---------- 課題文 ----------

核兵器不拡散条約(NPT)2010年再検討会議 潘基文(パン・ギムン)国連事務総長による演説 (2010年5月3日、ニューヨーク国連本部)
プレスリリース 10-029-J 2010年06月02日
核兵器不拡散条約(NPT)再検討会議議長のカバクテュラン大使、
イラン・イスラム共和国のマフムード・アフマディネジャード大統領、
各国閣僚の方々、
来賓の方々、
各国代表の方々、
皆様、
皆様を国連にお迎えでき、大変嬉しく、また光栄に存じます。私はまず、今次再検討会議の議長を務められるカバクテュラン大使にお祝いを申し上げます。大使は今回のきわめて重要な再検討会議を大きな成功に導くことで、国際社会の期待に応え、世界から核兵器をなくすという人類の夢の実現に向けた重責をお引き受けになりました。
来賓の皆様、各国代表の皆様、
きょう皆様が取りかかる作業は、人類にとって非常に重大な意味を持っています。
希望、そして期待は高まっています。

----------

上のNPT再検討会議での事務総長演説を、最後の一文の後から続けて書いてもらえますか？ この先の資料は、今回の作業にはまったく関係しません。

---------- データ内容 ----------

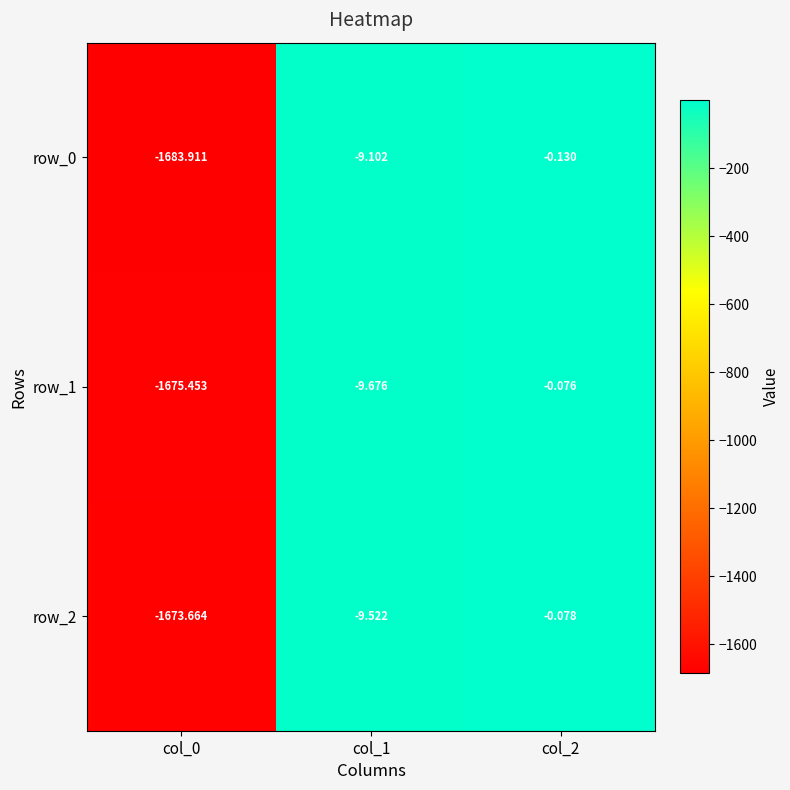

Is the value of row_0 at col_0 greater than the value of row_2 at col_2?

No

----------

解答:
世界の人々は皆様の行動を待っています。
それは、核兵器の破壊的な力から人々を守るための行動です。
核兵器に使う軍事費の増大に歯止めをかけるための行動です。
より安心で安全な世界を作るための行動です。
皆様、
軍縮と不拡散は私にとって最優先課題の一つです。
それが可能なことは、私たちの誰もが知っています。しかし、率直に申し上げれば、この取組みはあまりにも長い間、足踏みを続けています。
私が核兵器の脅威について警鐘を鳴らし続けてきたのも、そのためです。
私は今こそ行動の時と確信し、具体的なアクション・プランを提示しました。
これまで私は、時には根本的に見解を異にする民族、国家間の架け橋となることを決意し、私たちの法律と制度の強化に努めてきました。
先月、私は核実験場があったカザフスタンのセミパラーチンスクを訪問しましたが、その時の背筋が寒くなるような記憶は、今でも脳裏に焼きついています。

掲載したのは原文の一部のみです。